* What you will do
Reproduce the lines in the data below word for word, starting with the line that contains "Király Gergő" and continuing through the line that contains "weboldalforgalmunk elemzéséhez, illetve".

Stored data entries

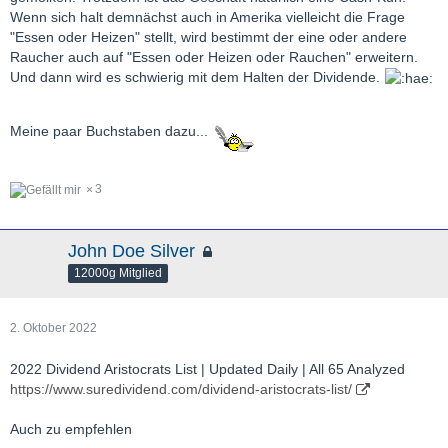
Wenn sich halt demnächst auch in Amerika vielleicht die Frage
"Essen oder Heizen" stellt, wird bestimmt der eine oder andere
Raucher auch auf "Essen oder Heizen oder Rauchen" erweitern.
Und dann wird es schwierig mit dem Halten der Dividende.
Meine paar Buchstaben dazu...
3
John Doe Silver
12000g Mitglied
2. Oktober 2022
2022 Dividend Aristocrats List | Updated Daily | All 65 Analyzed
https://www.suredividend.com/dividend-aristocrats-list/
Auch zu empfehlen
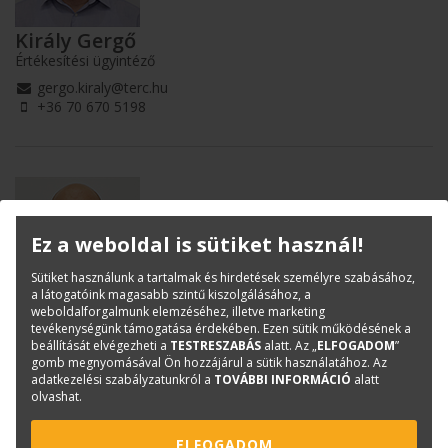
Király Gergő
Értékesítési ügyintéző
gergo.kiraly@terc.hu
+36 70 670 5198
Ez a weboldal is sütiket használ!
Sütiket használunk a tartalmak és hirdetések személyre szabásához,
a látogatóink magasabb szintű kiszolgálásához, a
Kurinyec Péter
weboldalforgalmunk elemzéséhez, illetve marketing
tevékenységünk támogatása érdekében. Ezen sütik működésének a
Értékesítési ügyintéző
beállítását elvégezheti a
TESTRESZABÁS
alatt. Az „
ELFOGADOM
”
peter.kurinyec@terc.hu
gomb megnyomásával Ön hozzájárul a sütik használatához. Az
adatkezelési szabályzatunkról a
TOVÁBBI INFORMÁCIÓ
alatt
+36 20 318 3683
olvashat.
ELFOGADOM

* Reply to the exercise
Király Gergő
Értékesítési ügyintéző
gergo.kiraly@terc.hu
+36 70 670 5198
Ez a weboldal is sütiket használ!
Sütiket használunk a tartalmak és hirdetések személyre szabásához,
a látogatóink magasabb szintű kiszolgálásához, a
Kurinyec Péter
weboldalforgalmunk elemzéséhez, illetve marketing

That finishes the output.